_EXTRAIT DU DOCUMENT_
::::::

Les commerçants, eux, ont fort bien saisi la portée de ces émissions spéciales de Radio-Canada. Les espaces publicitaires à 500 000 $ la demi-minute se sont envolés en quelques heures et plusieurs des annonceurs mijotent des pubs spéciales (clairement destinées au public québécois), au point où le contenu publicitaire est attendu presque autant que les émissions dans lesquelles il est diffusé. Le concours annuel des meilleurs publicités du Bye Bye attire un large public...

::::::

_DONNÉES FOURNIES_
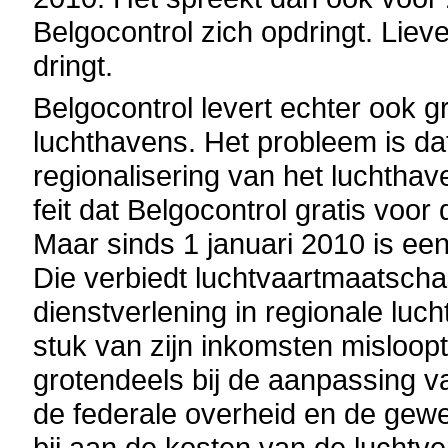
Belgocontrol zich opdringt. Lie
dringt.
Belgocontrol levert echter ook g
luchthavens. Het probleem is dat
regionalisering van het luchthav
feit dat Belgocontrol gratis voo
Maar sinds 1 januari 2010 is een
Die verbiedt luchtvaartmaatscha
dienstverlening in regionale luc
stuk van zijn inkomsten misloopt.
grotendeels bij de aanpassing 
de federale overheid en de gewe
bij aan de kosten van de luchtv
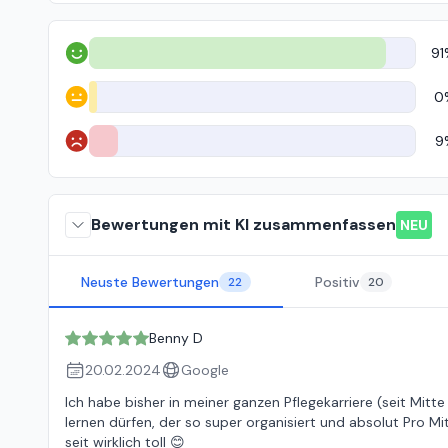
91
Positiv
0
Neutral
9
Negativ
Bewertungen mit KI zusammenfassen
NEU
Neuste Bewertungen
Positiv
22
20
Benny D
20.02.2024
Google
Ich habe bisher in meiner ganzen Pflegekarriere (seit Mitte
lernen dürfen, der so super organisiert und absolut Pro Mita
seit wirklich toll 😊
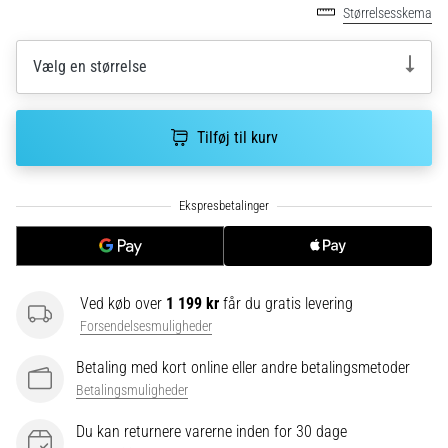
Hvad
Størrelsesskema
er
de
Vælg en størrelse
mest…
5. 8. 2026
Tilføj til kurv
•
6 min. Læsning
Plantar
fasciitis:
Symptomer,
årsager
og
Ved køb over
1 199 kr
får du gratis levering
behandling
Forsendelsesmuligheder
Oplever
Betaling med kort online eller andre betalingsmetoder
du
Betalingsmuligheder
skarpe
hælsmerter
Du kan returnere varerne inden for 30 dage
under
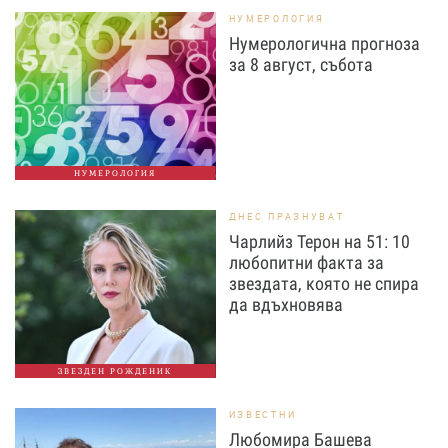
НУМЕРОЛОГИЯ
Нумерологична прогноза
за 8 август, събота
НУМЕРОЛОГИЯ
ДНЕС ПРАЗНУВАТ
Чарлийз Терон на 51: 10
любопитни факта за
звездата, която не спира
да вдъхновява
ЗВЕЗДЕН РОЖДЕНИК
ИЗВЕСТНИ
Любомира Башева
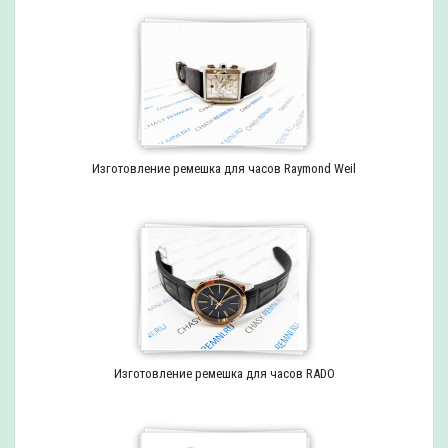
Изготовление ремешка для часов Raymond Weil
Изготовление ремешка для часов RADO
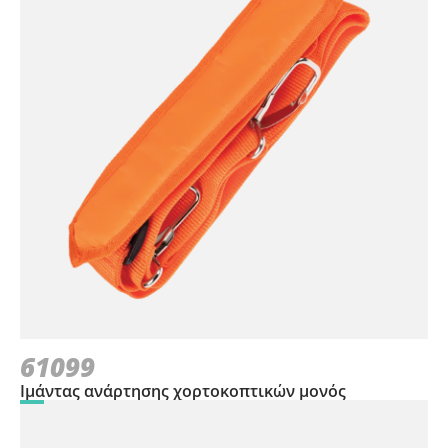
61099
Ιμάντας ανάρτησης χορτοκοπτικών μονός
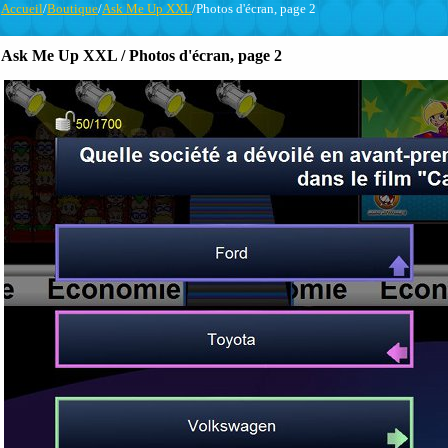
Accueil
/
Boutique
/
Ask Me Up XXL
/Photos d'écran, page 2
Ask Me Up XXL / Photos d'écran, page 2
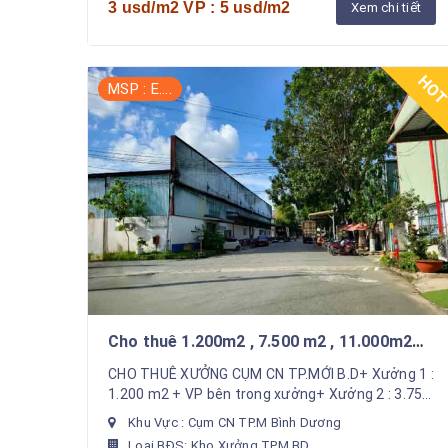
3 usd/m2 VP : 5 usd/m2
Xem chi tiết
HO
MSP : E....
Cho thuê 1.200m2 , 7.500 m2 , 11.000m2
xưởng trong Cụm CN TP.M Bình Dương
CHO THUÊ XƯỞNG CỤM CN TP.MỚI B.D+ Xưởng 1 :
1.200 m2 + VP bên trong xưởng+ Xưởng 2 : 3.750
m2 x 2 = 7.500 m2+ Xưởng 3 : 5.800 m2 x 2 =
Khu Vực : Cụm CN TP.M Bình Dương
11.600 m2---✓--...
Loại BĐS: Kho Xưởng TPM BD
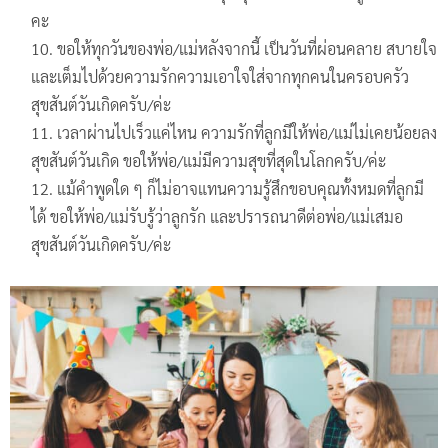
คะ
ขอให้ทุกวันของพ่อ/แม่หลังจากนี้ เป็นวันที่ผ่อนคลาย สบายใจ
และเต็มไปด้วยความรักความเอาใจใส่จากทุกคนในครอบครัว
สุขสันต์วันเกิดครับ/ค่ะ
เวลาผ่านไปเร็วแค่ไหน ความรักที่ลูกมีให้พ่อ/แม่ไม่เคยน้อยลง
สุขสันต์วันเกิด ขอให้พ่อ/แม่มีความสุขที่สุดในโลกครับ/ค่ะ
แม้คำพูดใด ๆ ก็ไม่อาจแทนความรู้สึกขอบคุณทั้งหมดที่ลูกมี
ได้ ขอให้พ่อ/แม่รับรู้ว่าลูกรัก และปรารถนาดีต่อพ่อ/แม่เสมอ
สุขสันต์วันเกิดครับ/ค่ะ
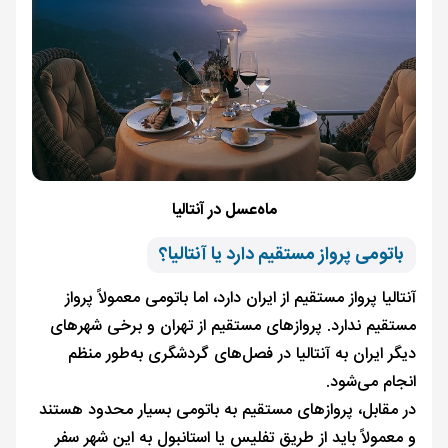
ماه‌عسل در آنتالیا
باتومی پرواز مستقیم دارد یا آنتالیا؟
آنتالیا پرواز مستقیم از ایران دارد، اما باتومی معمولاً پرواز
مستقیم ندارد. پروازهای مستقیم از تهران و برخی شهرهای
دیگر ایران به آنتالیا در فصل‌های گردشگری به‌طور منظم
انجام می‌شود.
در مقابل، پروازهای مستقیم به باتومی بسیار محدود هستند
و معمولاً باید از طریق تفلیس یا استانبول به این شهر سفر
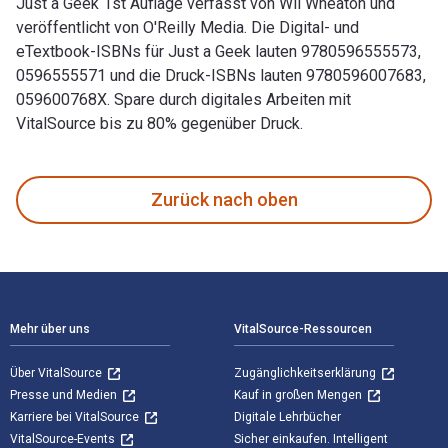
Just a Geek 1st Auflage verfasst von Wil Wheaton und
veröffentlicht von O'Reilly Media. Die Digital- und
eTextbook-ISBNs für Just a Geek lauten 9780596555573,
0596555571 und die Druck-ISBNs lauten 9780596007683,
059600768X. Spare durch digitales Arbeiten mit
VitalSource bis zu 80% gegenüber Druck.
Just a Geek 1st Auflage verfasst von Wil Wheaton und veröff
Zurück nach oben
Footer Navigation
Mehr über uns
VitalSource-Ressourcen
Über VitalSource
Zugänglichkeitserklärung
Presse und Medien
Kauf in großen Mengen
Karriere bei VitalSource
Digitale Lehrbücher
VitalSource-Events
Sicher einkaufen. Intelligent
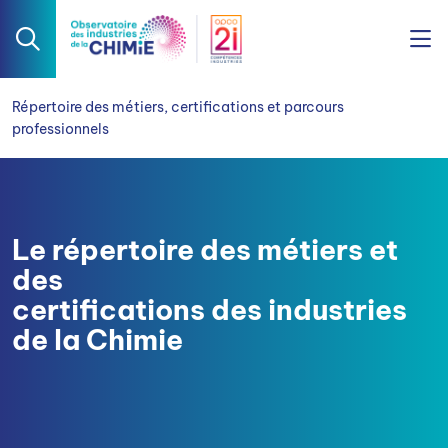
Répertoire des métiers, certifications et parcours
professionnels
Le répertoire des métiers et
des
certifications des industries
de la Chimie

::::::

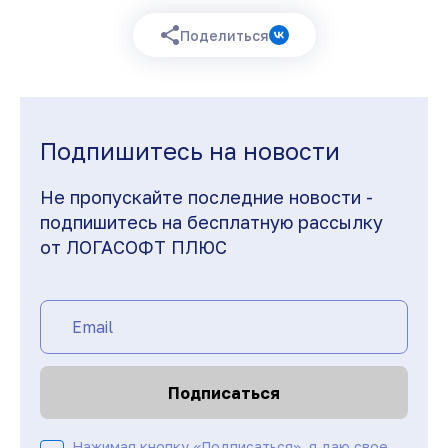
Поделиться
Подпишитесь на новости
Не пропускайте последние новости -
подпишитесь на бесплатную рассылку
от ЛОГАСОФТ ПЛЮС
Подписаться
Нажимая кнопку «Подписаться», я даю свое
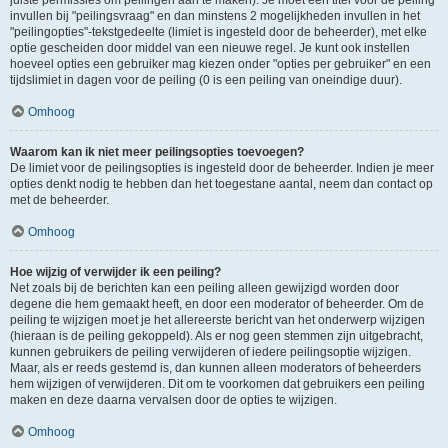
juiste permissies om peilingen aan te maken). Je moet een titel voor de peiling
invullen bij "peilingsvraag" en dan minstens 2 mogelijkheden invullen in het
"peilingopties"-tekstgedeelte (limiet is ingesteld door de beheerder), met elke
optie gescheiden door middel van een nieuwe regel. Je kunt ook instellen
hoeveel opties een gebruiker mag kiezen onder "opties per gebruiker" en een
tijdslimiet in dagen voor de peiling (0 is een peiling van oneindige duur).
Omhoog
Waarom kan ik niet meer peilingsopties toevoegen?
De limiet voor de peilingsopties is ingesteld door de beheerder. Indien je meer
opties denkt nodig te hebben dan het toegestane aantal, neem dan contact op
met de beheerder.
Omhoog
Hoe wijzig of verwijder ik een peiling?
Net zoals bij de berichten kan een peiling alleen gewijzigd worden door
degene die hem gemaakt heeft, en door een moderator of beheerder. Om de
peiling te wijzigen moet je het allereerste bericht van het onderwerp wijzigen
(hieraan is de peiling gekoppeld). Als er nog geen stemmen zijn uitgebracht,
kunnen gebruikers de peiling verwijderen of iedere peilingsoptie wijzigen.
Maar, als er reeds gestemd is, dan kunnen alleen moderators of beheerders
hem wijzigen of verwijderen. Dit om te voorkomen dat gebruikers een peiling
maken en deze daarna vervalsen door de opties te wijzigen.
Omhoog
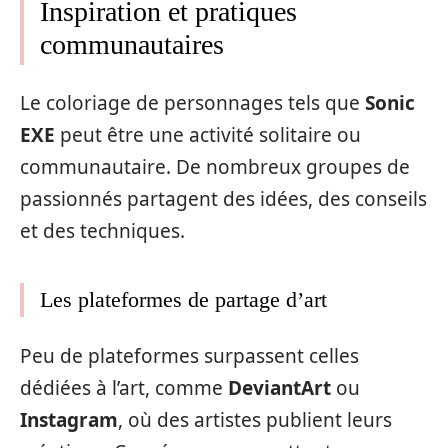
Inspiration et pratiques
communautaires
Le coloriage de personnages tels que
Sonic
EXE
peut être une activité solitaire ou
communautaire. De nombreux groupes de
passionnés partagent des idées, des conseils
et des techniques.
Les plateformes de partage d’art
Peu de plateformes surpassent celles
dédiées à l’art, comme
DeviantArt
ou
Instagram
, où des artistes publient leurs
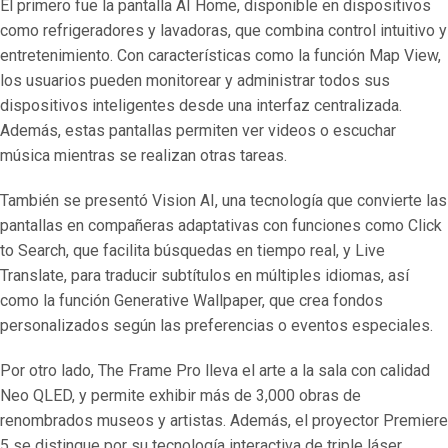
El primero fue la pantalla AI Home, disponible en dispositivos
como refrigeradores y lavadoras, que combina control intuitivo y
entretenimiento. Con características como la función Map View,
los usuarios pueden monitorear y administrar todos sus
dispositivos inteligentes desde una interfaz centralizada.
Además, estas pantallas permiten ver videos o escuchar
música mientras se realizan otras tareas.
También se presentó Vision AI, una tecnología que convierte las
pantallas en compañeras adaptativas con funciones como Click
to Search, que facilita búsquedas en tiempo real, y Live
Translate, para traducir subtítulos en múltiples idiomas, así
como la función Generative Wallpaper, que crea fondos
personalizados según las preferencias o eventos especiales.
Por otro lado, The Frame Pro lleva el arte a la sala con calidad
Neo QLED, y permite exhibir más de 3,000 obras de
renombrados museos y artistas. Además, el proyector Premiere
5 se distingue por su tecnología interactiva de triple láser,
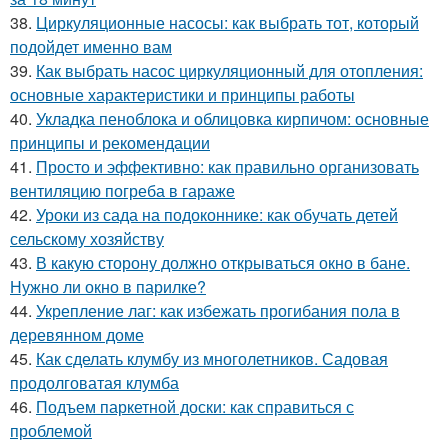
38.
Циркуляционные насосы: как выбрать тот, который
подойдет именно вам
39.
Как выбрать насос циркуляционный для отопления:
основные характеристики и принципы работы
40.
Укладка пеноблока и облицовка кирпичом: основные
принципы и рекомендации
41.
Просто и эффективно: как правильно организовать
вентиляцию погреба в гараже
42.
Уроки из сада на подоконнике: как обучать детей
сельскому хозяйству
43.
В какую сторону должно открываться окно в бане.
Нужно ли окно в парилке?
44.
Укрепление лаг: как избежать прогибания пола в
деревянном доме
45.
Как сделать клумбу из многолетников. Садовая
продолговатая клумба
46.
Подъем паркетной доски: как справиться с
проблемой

::::::

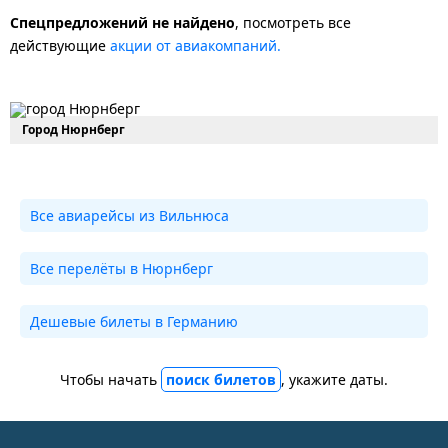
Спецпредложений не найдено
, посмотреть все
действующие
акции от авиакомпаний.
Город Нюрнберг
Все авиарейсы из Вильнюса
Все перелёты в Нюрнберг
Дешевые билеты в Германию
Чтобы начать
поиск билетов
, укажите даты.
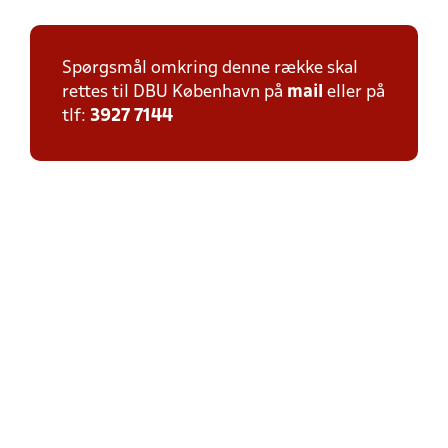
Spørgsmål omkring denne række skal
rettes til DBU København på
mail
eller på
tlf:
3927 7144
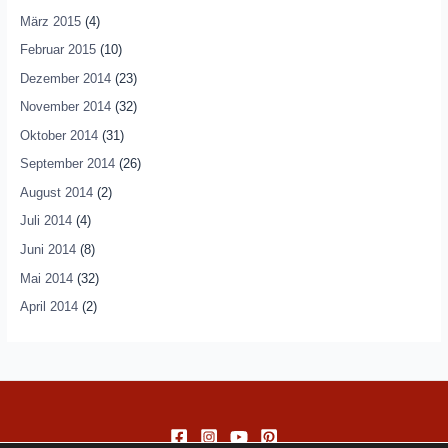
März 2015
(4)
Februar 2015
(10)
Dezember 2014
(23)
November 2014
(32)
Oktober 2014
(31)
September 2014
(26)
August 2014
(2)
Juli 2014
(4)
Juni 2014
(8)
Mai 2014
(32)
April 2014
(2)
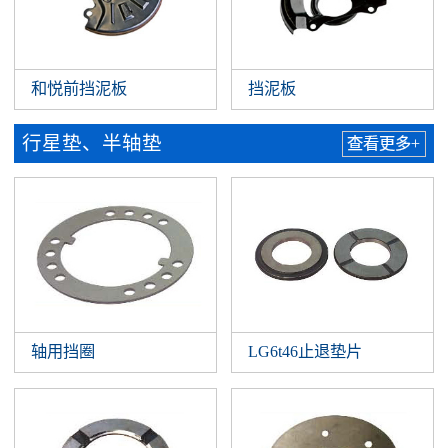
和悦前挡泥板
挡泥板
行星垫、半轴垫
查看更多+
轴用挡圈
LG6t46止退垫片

::::::

_ACTIONS À MENER_
1. Relevez tous les groupes de personnes mentionnés dans l'extrait sur la publicité du Bye Bye.
2. Poursuivez l'extrait sur la publicité du Bye Bye à partir de sa dernière phrase.
Les enregistrements proviennent d'une autre source que l'extrait.

_RÉPONSES PAR TÂCHE_
1.
- les commerçants
- les annonceurs
- le public québécois
- un large public

2.
La publicité d'Air Canada, inspirée de La guerre des tuques

Même les entreprises pan-canadiennes, voire internationales, qui profitent de ces cotes d'écoute exceptionnelles mettent en ondes des messages publicitaires créés par et pour les Québécois. Songez à Air Canada, souvent critiquée pour ses services en français déficients, avec sa pub inspirée de La guerre des tuques, y compris la chanson tirée du film mythique, montrant un avion avec le titre Un air de chez nous... Ou Tim Hortons inventant un pipi-gate québécois parce que sa porte-parole Sarah-Anne Labrosse est arrêtée aux toilettes d'un Tim sans faire d'achat... Et que dire de Coca-Cola qui a rassemblé une brochette de vedettes québécoises de la chanson pour rendre un hommage émouvant au Petit Roi de Jean-Pierre Ferland...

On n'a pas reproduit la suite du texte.